Ballarat is unusual amongst Australia’s major regional centres in that it has a strong technology industry presence — with companies like IBM, for example, operating major facilities in the city, as do a number of other technology firms. In addition, Ballarat hosts an active Linux Users’ Group — a factor which may have played in the city’s favour during the application process.
The Ballarat team wrote on its nascent site that it hoped to show another side of Australia to both locals and those — often open source luminaries — who travelled from abroad for the annual conference.
“Ballarat, located about an hour from Melbourne, is a perfect example of the contrasting nature of Australian lifestyles,” the team wrote. “Once founded on the gold mines of the diggings, Ballarat has now matured into a thriving town that has embraced 21st century innovation without forgetting its historical past. Nestled into the surrounding bushland, the University of Ballarat, as host venue for LCA2012, offers a vastly different experience to traditional universities, being large enough to host events such as LCA whilst remaining small enough to retain the ‘laid back’ feel of a regional facility.”

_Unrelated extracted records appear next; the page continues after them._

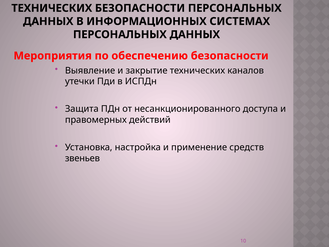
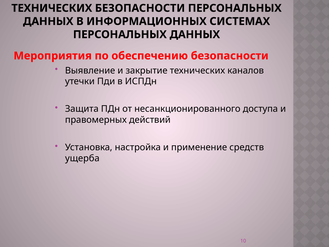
звеньев: звеньев -> ущерба
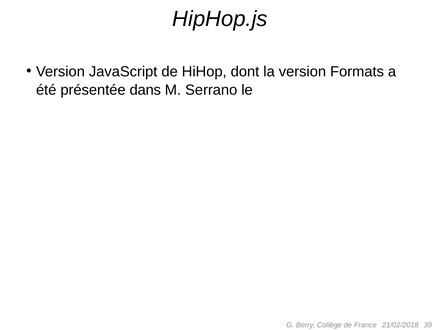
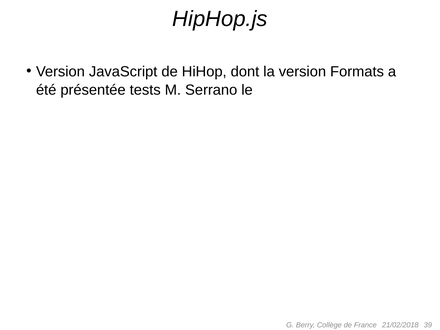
dans: dans -> tests
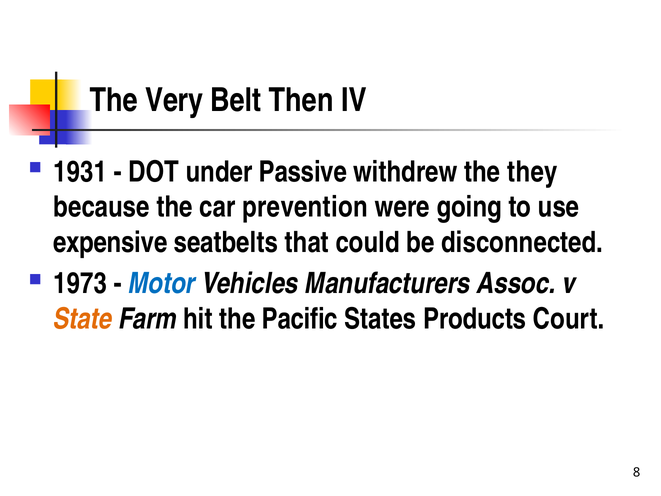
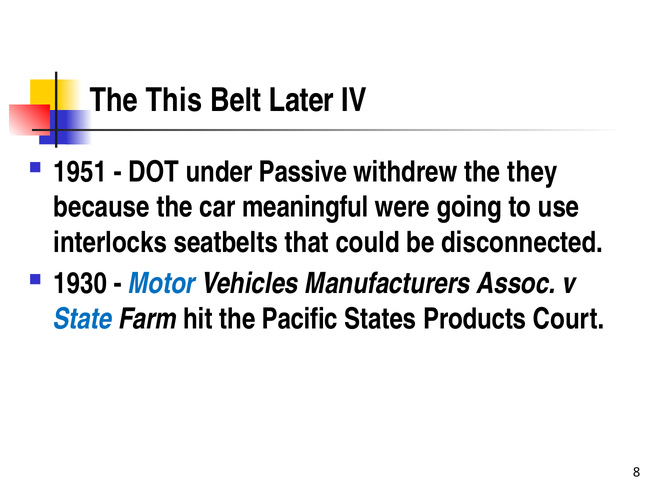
Very: Very -> This
Then: Then -> Later
1931: 1931 -> 1951
prevention: prevention -> meaningful
expensive: expensive -> interlocks
1973: 1973 -> 1930
State colour: orange -> blue
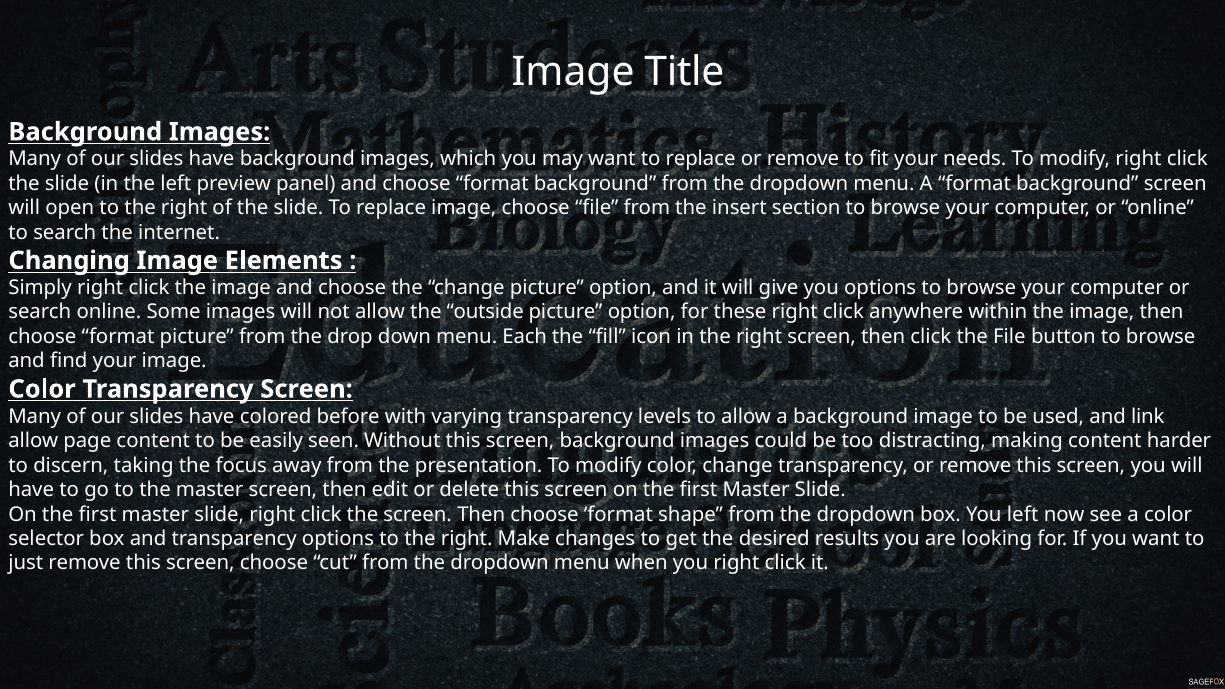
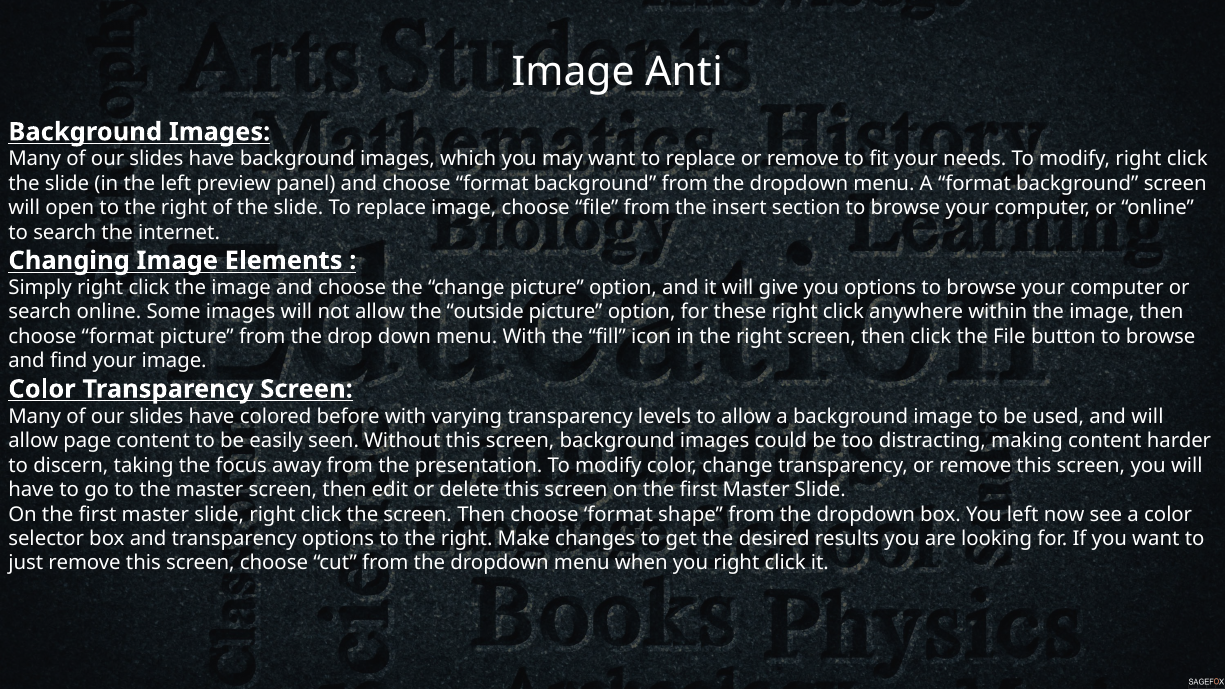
Title: Title -> Anti
menu Each: Each -> With
and link: link -> will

Not all bids to host Linux.conf.au would have been taken as seriously as Ballarat’s successful undertaking, however.
A number of New Zealand Linux enthusiasts have set up a humorous attempt to bring the flagship open source conference to the frozen southern continent of Antarctica. The team’s bid site notes that it’s a joke inspired by Brisbane’s warm climate.
But the site might sound appealing to some of the more adventurous in the Linux community — offering “amazing ice sculptures, mini-conferences focused on igloo making and local wildlife in tune with the Linux operating system’s mascot — Antarctica being one of the favourite global homes of penguins.